To start, I’ve been Catholic since I was born, so 18 years. And for those 18 years, I’ve gone to mass every Sunday. But something just isn’t right to me… As I read more into scripture and about the early church, it just seems there is a huge gap between what it was like then and now.
A lot of my friends are Protestant and go to non-denominational churches with bands, flashing lights, and pastors that are awesome at preaching the word. I leave these places and I feel so energized and ready to be a good follower of Jesus, but I feel the opposite when I leave mass. Maybe it’s just my parish, but everyone seems like they’re there because they have to be, and don’t really believe what they’re hearing at all. I just don’t feel that awesome ENERGY that I spiritually thrive on!
So I’m at a crossroads. I know the Catholic Church was original and I want to keep going, but these more modern churches just motivate me so much. Does anyone else have this problem? Do I just go to both?
Hey, I’m 20, a convert. I was baptized and confirmed when I was 17, and my conversion began due to some intellectual arguments made by a good friend of mine that I just couldn’t logically refute. The number one thing that
made me convert, in the end, was
authority, specifically that of the Papacy. I simply could not accept some silly mythology made up in the last millennium by some people in the middle part of Europe about this magnificent thing, called Catholicism, any longer.
When I was a Protestant before, I had no ill will to my faith (if you can call it that), but my experience of religion in general was… antiseptic, suburban, and boring. You see, I attended a rather large megachurch-type Baptist church somewhere in the Great Lakes region, and the thing is, the very things you are talking about is what I was, honestly, kind of disgusted by. Bands, flashing lights, and “pastors that are awesome at preaching the word” make me recoil. It’s kind of like I am temperamentally allergic to that kind of stuff, because I necessarily perceive it as fake and grabby. I can become extremely uncharitable, to say the least, if I am made to put up with that.

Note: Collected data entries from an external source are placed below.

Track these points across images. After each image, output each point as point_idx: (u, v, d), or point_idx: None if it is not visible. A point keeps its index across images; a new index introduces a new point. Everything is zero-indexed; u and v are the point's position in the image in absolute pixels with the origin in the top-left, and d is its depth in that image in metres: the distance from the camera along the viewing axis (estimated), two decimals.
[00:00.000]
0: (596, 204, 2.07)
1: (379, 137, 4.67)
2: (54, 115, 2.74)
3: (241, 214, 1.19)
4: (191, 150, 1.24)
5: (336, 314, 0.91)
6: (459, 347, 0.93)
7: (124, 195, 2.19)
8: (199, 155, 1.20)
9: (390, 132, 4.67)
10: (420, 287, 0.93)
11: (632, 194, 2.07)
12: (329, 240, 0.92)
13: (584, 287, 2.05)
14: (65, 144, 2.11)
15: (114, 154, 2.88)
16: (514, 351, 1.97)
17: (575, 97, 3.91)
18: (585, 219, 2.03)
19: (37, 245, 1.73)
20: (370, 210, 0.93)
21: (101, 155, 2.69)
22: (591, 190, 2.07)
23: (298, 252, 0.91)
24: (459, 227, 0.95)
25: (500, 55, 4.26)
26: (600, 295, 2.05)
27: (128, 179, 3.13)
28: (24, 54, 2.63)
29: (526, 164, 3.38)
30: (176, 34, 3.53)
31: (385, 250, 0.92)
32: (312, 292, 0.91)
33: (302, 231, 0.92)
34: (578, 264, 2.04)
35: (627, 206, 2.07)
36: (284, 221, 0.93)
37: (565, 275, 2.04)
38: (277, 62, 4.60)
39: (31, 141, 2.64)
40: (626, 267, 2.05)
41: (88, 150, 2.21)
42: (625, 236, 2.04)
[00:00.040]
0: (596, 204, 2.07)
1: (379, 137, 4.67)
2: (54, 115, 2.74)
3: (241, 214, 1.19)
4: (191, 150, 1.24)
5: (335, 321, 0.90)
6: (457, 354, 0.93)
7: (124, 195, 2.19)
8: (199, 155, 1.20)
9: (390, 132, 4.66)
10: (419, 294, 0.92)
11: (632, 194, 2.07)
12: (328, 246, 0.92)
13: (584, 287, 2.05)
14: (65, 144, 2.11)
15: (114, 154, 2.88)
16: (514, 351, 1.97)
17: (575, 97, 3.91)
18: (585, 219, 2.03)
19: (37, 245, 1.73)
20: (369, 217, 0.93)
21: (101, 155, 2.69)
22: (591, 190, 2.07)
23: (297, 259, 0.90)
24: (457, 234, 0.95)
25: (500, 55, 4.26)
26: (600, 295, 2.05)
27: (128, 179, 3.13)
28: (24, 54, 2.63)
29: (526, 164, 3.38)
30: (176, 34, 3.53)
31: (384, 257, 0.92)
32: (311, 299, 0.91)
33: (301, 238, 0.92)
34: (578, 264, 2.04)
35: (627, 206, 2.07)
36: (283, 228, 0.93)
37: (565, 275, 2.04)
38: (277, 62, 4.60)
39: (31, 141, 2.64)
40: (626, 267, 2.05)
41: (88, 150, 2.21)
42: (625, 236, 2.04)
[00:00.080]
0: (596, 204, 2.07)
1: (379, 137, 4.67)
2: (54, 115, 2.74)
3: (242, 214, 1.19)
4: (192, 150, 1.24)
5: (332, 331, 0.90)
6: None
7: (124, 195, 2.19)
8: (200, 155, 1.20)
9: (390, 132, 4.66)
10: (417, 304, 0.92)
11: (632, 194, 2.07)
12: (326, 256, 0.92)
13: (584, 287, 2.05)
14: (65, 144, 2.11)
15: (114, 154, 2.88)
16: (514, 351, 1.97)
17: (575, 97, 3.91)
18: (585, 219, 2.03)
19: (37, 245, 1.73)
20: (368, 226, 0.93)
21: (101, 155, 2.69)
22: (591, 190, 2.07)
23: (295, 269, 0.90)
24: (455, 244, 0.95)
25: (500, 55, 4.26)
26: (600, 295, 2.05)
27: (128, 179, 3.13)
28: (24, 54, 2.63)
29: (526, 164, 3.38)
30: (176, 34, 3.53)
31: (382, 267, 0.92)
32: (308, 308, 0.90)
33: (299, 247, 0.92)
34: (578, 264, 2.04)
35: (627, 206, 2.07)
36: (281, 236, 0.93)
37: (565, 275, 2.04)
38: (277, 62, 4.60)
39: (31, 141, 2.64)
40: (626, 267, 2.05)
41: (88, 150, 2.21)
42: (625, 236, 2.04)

Now, the people themselves, I had and continue to have no complaints about. But it was the content of the belief and the manner in which it was communicated–gimmicky, commercialized goofiness–that left me wanting.
My grandmother, a German immigrant, was/is Catholic, so I always had that in the back of my mind, and Catholicism to me in general was this sort of mysterious, fair city in the mists that always interested me. The idea of there being an “original Church” was extremely fascinating to me and it was a delicious thing to savor in my mind. So when this friend of mine who I mentioned earlier began talking to me, I had a way, and a prompting, to begin to research Catholicism in earnest. With hindsight, I can thank God for my friend inadvertently evangelizing me.

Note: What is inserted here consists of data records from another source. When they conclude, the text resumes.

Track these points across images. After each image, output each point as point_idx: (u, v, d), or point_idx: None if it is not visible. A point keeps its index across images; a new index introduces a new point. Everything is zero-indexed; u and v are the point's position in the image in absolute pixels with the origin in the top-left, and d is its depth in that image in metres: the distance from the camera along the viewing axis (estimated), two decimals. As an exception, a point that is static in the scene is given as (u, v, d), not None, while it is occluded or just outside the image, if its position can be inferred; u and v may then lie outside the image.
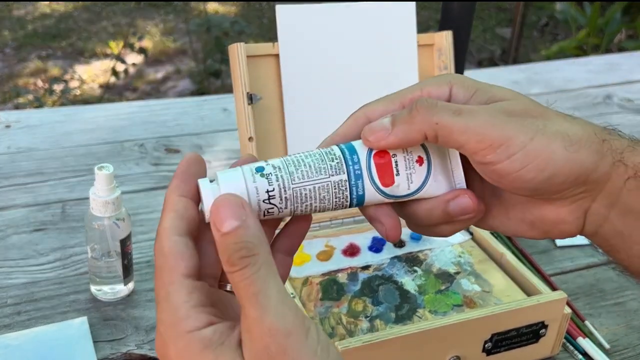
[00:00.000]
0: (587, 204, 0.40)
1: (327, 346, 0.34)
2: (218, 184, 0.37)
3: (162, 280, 0.35)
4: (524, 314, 0.67)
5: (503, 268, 0.76)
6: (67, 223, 0.90)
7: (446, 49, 0.81)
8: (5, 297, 0.77)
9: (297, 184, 0.38)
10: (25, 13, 3.73)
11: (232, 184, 0.37)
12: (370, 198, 0.40)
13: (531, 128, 0.38)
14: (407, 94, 0.42)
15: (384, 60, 0.79)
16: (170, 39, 3.52)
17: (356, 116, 0.43)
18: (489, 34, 3.90)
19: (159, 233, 0.36)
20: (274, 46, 0.75)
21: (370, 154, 0.39)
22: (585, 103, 1.33)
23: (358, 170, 0.39)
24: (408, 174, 0.40)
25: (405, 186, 0.40)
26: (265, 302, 0.33)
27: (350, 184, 0.39)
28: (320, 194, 0.38)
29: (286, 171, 0.38)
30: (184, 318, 0.34)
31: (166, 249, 0.36)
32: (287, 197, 0.38)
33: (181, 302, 0.35)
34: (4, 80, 3.05)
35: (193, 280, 0.35)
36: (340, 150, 0.39)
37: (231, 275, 0.34)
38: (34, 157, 1.04)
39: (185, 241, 0.36)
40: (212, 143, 1.11)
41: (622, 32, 3.30)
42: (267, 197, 0.37)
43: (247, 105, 0.72)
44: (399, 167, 0.40)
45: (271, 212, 0.38)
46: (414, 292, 0.72)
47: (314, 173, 0.38)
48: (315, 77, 0.77)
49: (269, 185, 0.37)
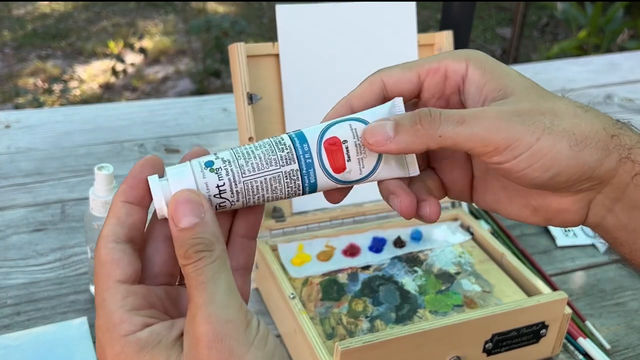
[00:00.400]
0: (592, 195, 0.40)
1: (265, 337, 0.35)
2: (167, 181, 0.37)
3: (99, 287, 0.36)
4: (525, 314, 0.67)
5: (503, 268, 0.76)
6: (67, 223, 0.89)
7: (446, 48, 0.81)
8: (4, 298, 0.76)
9: (248, 177, 0.38)
10: (25, 13, 3.73)
11: (181, 180, 0.37)
12: (323, 185, 0.40)
13: (538, 127, 0.37)
14: (425, 64, 0.42)
15: (384, 60, 0.79)
16: (170, 39, 3.52)
17: (372, 80, 0.42)
18: (489, 33, 3.90)
19: (98, 240, 0.37)
20: (274, 46, 0.75)
21: (321, 141, 0.39)
22: (586, 103, 1.33)
23: (309, 158, 0.39)
24: (359, 158, 0.40)
25: (357, 171, 0.40)
26: (212, 290, 0.34)
27: (302, 172, 0.39)
28: (271, 185, 0.38)
29: (236, 164, 0.37)
30: (119, 323, 0.35)
31: (102, 256, 0.36)
32: (238, 190, 0.37)
33: (116, 308, 0.35)
34: (4, 80, 3.05)
35: (129, 285, 0.36)
36: (291, 140, 0.39)
37: (185, 267, 0.35)
38: (34, 157, 1.04)
39: (122, 247, 0.37)
40: (212, 143, 1.11)
41: (623, 32, 3.30)
42: (218, 192, 0.37)
43: (247, 105, 0.72)
44: (350, 153, 0.39)
45: (223, 205, 0.38)
46: (414, 292, 0.72)
47: (265, 165, 0.38)
48: (315, 77, 0.77)
49: (219, 180, 0.37)
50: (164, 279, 0.39)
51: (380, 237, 0.78)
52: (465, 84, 0.41)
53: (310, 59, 0.76)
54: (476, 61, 0.41)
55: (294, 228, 0.77)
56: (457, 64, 0.41)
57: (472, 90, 0.41)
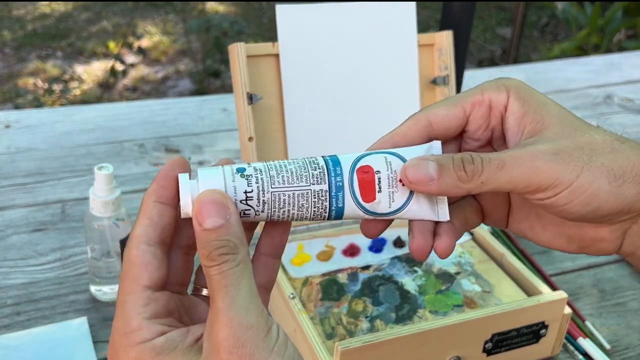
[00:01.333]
0: (627, 226, 0.41)
1: (285, 343, 0.35)
2: (197, 181, 0.37)
3: (123, 288, 0.36)
4: (525, 314, 0.67)
5: (503, 268, 0.76)
6: (67, 223, 0.89)
7: (446, 48, 0.81)
8: (4, 298, 0.76)
9: (277, 188, 0.37)
10: (24, 13, 3.73)
11: (210, 181, 0.37)
12: (349, 212, 0.39)
13: (577, 164, 0.38)
14: (469, 98, 0.42)
15: (384, 60, 0.79)
16: (170, 39, 3.52)
17: (417, 118, 0.42)
18: (489, 33, 3.90)
19: (129, 240, 0.37)
20: (274, 46, 0.75)
21: (354, 168, 0.39)
22: (586, 103, 1.33)
23: (340, 182, 0.39)
24: (390, 192, 0.39)
25: (387, 204, 0.39)
26: (234, 295, 0.34)
27: (331, 194, 0.38)
28: (298, 201, 0.38)
29: (267, 174, 0.37)
30: (137, 329, 0.35)
31: (132, 257, 0.36)
32: (264, 200, 0.37)
33: (136, 314, 0.35)
34: (4, 80, 3.05)
35: (153, 291, 0.36)
36: (324, 161, 0.39)
37: (207, 269, 0.34)
38: (34, 157, 1.04)
39: (153, 251, 0.36)
40: (212, 143, 1.11)
41: (622, 32, 3.30)
42: (245, 197, 0.37)
43: (247, 105, 0.72)
44: (381, 184, 0.39)
45: (247, 213, 0.37)
46: (414, 292, 0.72)
47: (295, 180, 0.38)
48: (315, 77, 0.77)
49: (247, 186, 0.37)
50: (175, 287, 0.39)
51: (380, 237, 0.78)
52: (506, 114, 0.42)
53: (310, 59, 0.76)
54: (516, 91, 0.41)
55: (294, 228, 0.77)
56: (499, 95, 0.41)
57: (512, 120, 0.41)
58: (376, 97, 0.79)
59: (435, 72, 0.82)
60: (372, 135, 0.43)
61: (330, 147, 0.77)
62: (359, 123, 0.78)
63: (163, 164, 1.04)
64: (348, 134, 0.77)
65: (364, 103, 0.78)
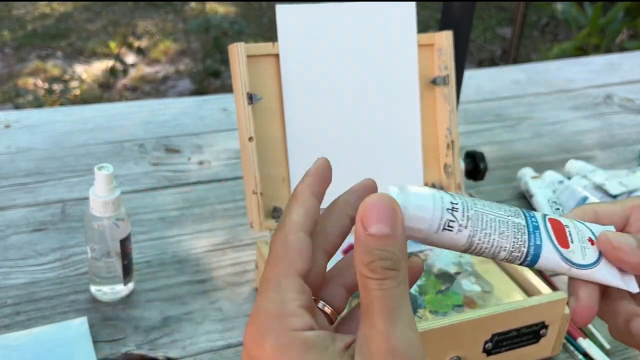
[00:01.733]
0: None
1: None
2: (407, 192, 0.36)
3: (276, 271, 0.35)
4: (525, 314, 0.67)
5: (503, 268, 0.76)
6: (67, 223, 0.89)
7: (446, 48, 0.81)
8: (4, 298, 0.76)
9: (479, 209, 0.37)
10: (24, 13, 3.73)
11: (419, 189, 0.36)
12: (547, 253, 0.39)
13: None
14: (628, 202, 0.44)
15: (384, 59, 0.79)
16: (170, 39, 3.52)
17: (585, 209, 0.43)
18: (489, 33, 3.90)
19: (286, 224, 0.36)
20: (274, 46, 0.75)
21: (545, 216, 0.40)
22: (586, 103, 1.33)
23: (535, 222, 0.39)
24: (582, 246, 0.40)
25: (580, 255, 0.39)
26: (397, 320, 0.32)
27: (529, 230, 0.38)
28: (499, 226, 0.37)
29: (466, 199, 0.37)
30: (291, 315, 0.33)
31: (290, 242, 0.35)
32: (469, 215, 0.36)
33: (291, 298, 0.34)
34: (4, 80, 3.05)
35: (303, 282, 0.35)
36: (516, 206, 0.40)
37: (366, 280, 0.33)
38: (34, 157, 1.04)
39: (308, 241, 0.36)
40: (212, 143, 1.11)
41: (623, 32, 3.30)
42: (451, 207, 0.36)
43: (247, 105, 0.72)
44: (572, 237, 0.40)
45: (451, 226, 0.36)
46: (414, 292, 0.72)
47: (494, 209, 0.38)
48: (315, 77, 0.77)
49: (453, 198, 0.37)
50: None
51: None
52: None
53: (310, 59, 0.76)
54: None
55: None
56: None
57: None
58: (376, 97, 0.79)
59: (435, 72, 0.82)
60: (372, 135, 0.43)
61: (330, 147, 0.77)
62: (359, 123, 0.78)
63: (163, 163, 1.04)
64: (348, 133, 0.77)
65: (364, 103, 0.78)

You might say I was already intellectually converted by the time I began my research, and the research and the RCIA process was simply a formality.

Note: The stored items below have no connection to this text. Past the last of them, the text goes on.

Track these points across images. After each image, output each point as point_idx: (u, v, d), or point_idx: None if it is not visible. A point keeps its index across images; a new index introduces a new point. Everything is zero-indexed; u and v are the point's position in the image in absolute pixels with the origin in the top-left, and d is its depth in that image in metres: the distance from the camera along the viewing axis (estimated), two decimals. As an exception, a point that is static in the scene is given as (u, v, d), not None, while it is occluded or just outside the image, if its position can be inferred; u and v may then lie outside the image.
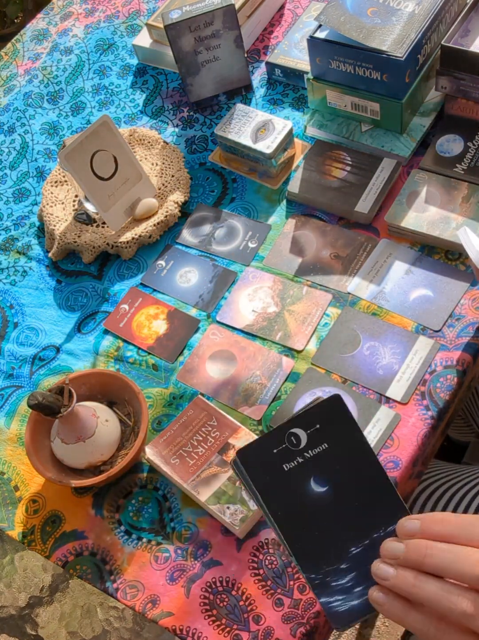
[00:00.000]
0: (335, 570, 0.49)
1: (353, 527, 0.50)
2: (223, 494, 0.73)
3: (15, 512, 0.79)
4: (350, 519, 0.50)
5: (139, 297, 0.91)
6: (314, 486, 0.51)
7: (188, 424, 0.78)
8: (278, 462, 0.51)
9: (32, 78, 1.18)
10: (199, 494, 0.73)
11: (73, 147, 0.88)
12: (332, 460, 0.51)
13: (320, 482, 0.50)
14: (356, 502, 0.50)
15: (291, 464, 0.51)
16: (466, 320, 0.80)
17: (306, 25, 1.07)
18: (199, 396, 0.80)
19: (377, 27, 0.87)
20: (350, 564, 0.49)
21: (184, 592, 0.71)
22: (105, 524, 0.76)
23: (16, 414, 0.86)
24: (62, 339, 0.90)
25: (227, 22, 0.98)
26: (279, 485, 0.50)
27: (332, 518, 0.50)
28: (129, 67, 1.15)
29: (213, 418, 0.77)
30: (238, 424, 0.77)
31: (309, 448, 0.51)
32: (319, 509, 0.50)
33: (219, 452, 0.75)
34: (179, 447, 0.76)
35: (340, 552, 0.50)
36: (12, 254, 1.00)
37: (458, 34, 0.88)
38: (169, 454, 0.76)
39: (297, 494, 0.50)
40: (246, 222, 0.94)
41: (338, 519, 0.50)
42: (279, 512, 0.50)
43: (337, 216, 0.91)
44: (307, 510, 0.50)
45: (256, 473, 0.51)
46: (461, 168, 0.88)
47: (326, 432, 0.51)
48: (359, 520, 0.50)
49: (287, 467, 0.51)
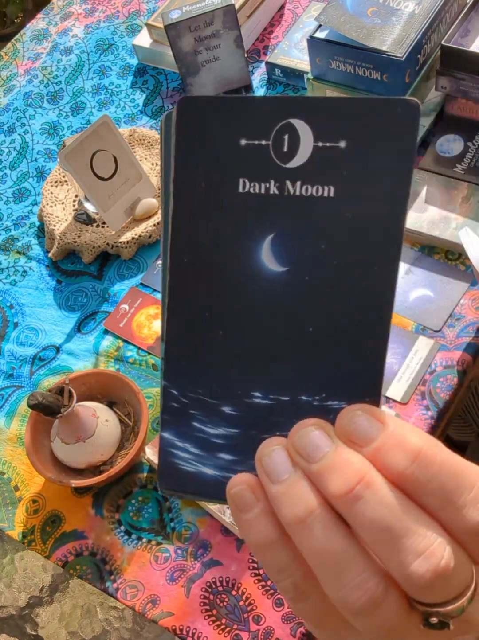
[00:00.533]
0: (211, 408, 0.28)
1: (282, 364, 0.28)
2: None
3: (15, 512, 0.79)
4: (286, 347, 0.27)
5: (139, 297, 0.91)
6: (266, 253, 0.27)
7: None
8: (237, 168, 0.27)
9: (32, 78, 1.18)
10: None
11: (73, 147, 0.88)
12: (328, 223, 0.27)
13: (280, 252, 0.27)
14: (314, 326, 0.27)
15: (253, 186, 0.27)
16: (466, 320, 0.80)
17: (306, 25, 1.07)
18: None
19: (377, 27, 0.87)
20: (238, 414, 0.28)
21: (184, 592, 0.71)
22: (105, 524, 0.76)
23: (16, 414, 0.86)
24: (62, 339, 0.90)
25: (227, 22, 0.98)
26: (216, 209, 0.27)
27: (260, 327, 0.28)
28: (129, 67, 1.15)
29: None
30: None
31: (302, 178, 0.27)
32: (251, 298, 0.28)
33: None
34: None
35: (236, 387, 0.28)
36: (12, 254, 1.00)
37: (458, 34, 0.88)
38: None
39: (232, 247, 0.27)
40: (246, 222, 0.94)
41: (268, 334, 0.28)
42: (185, 258, 0.28)
43: (337, 216, 0.91)
44: (231, 286, 0.28)
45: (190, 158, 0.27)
46: (461, 168, 0.88)
47: (349, 164, 0.26)
48: (300, 358, 0.27)
49: (245, 188, 0.27)
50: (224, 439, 0.28)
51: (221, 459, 0.28)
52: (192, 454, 0.29)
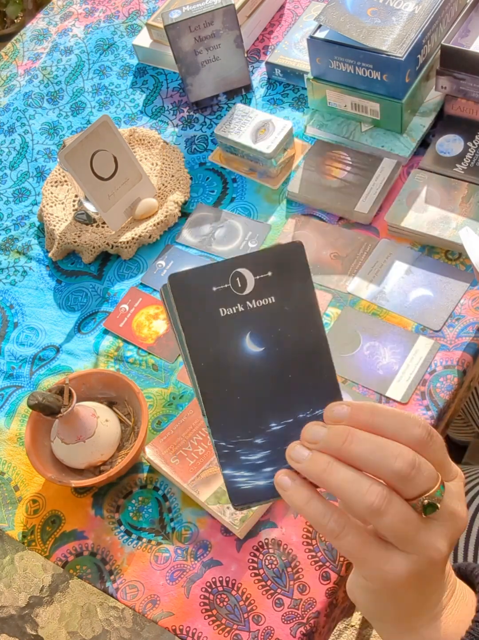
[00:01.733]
0: (249, 444, 0.44)
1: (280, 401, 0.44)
2: (223, 494, 0.73)
3: (15, 512, 0.79)
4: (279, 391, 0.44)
5: (139, 297, 0.91)
6: (248, 343, 0.44)
7: (188, 424, 0.78)
8: (215, 303, 0.44)
9: (32, 78, 1.18)
10: (199, 493, 0.73)
11: (73, 147, 0.88)
12: (276, 318, 0.44)
13: (257, 340, 0.44)
14: (290, 374, 0.44)
15: (229, 310, 0.44)
16: (466, 320, 0.80)
17: (306, 25, 1.07)
18: None
19: (377, 27, 0.87)
20: (266, 441, 0.44)
21: (184, 592, 0.71)
22: (105, 524, 0.76)
23: (16, 414, 0.86)
24: (62, 339, 0.90)
25: (227, 22, 0.98)
26: (210, 330, 0.44)
27: (259, 385, 0.44)
28: (129, 67, 1.15)
29: None
30: None
31: (254, 297, 0.44)
32: (248, 371, 0.44)
33: None
34: (179, 447, 0.76)
35: (259, 425, 0.44)
36: (12, 254, 1.00)
37: (458, 34, 0.88)
38: (169, 454, 0.76)
39: (228, 347, 0.44)
40: (246, 222, 0.94)
41: (266, 388, 0.44)
42: (202, 363, 0.44)
43: (337, 216, 0.91)
44: (234, 369, 0.44)
45: (186, 307, 0.44)
46: (461, 168, 0.88)
47: (276, 283, 0.44)
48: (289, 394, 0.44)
49: (224, 313, 0.44)
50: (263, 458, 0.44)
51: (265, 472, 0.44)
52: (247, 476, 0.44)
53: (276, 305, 0.44)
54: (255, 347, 0.44)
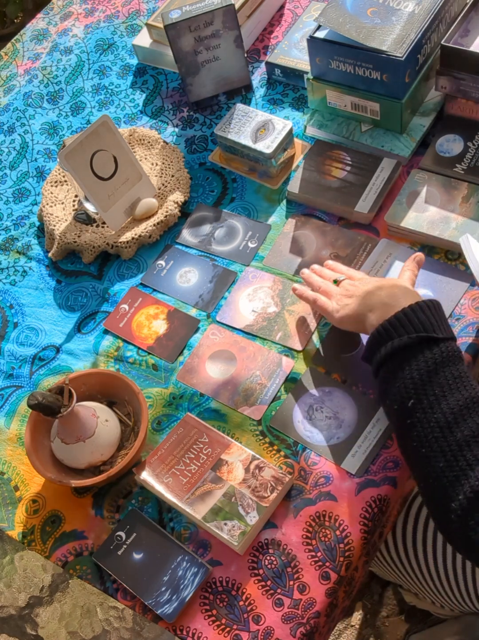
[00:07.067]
0: None
1: None
2: (219, 510, 0.72)
3: (15, 512, 0.79)
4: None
5: (139, 297, 0.91)
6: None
7: (179, 442, 0.77)
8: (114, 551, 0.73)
9: (32, 78, 1.18)
10: (195, 511, 0.73)
11: (73, 147, 0.88)
12: None
13: None
14: None
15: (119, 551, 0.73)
16: (466, 320, 0.80)
17: (306, 25, 1.07)
18: (188, 414, 0.79)
19: (377, 27, 0.87)
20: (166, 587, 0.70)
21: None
22: (105, 524, 0.76)
23: (16, 414, 0.86)
24: (62, 339, 0.90)
25: (227, 22, 0.98)
26: None
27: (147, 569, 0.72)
28: (129, 67, 1.15)
29: (204, 435, 0.77)
30: (229, 440, 0.76)
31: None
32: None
33: (212, 469, 0.75)
34: (171, 466, 0.76)
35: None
36: (12, 254, 1.00)
37: (458, 34, 0.88)
38: (162, 472, 0.75)
39: None
40: (245, 222, 0.94)
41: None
42: None
43: (337, 216, 0.91)
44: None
45: None
46: (461, 168, 0.88)
47: None
48: None
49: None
50: None
51: None
52: None
53: None
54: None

I guess the biggest thing you have to grapple with is, are these churches legitimate? I can state unequivocally that they are not. They have no authority, no legitimate history, no Sacraments, usually a very flawed interpretation of Scripture, absolutely no Tradition to speak of, and no claim to being anything except a community of self-starting, ultimately misguided, historical accidents that were never intended by Christ. You and I are clearly quite opposite in temperament, and I guess that’s fine. Anyway, you might want to do some good research on the early Church. You know, “non-denominational” communities weren’t even there.
Now, I have my own gripes about the Church. But for me it would simply be unthinkable to extend these to heresy or apostasy. I would be a traitor of God.
I don’t look for an experience, as such, when I go to church. I want things to be truly beautiful, but I don’t want or expect that it be like a movie theater or a theme park ride. I can go elsewhere for that.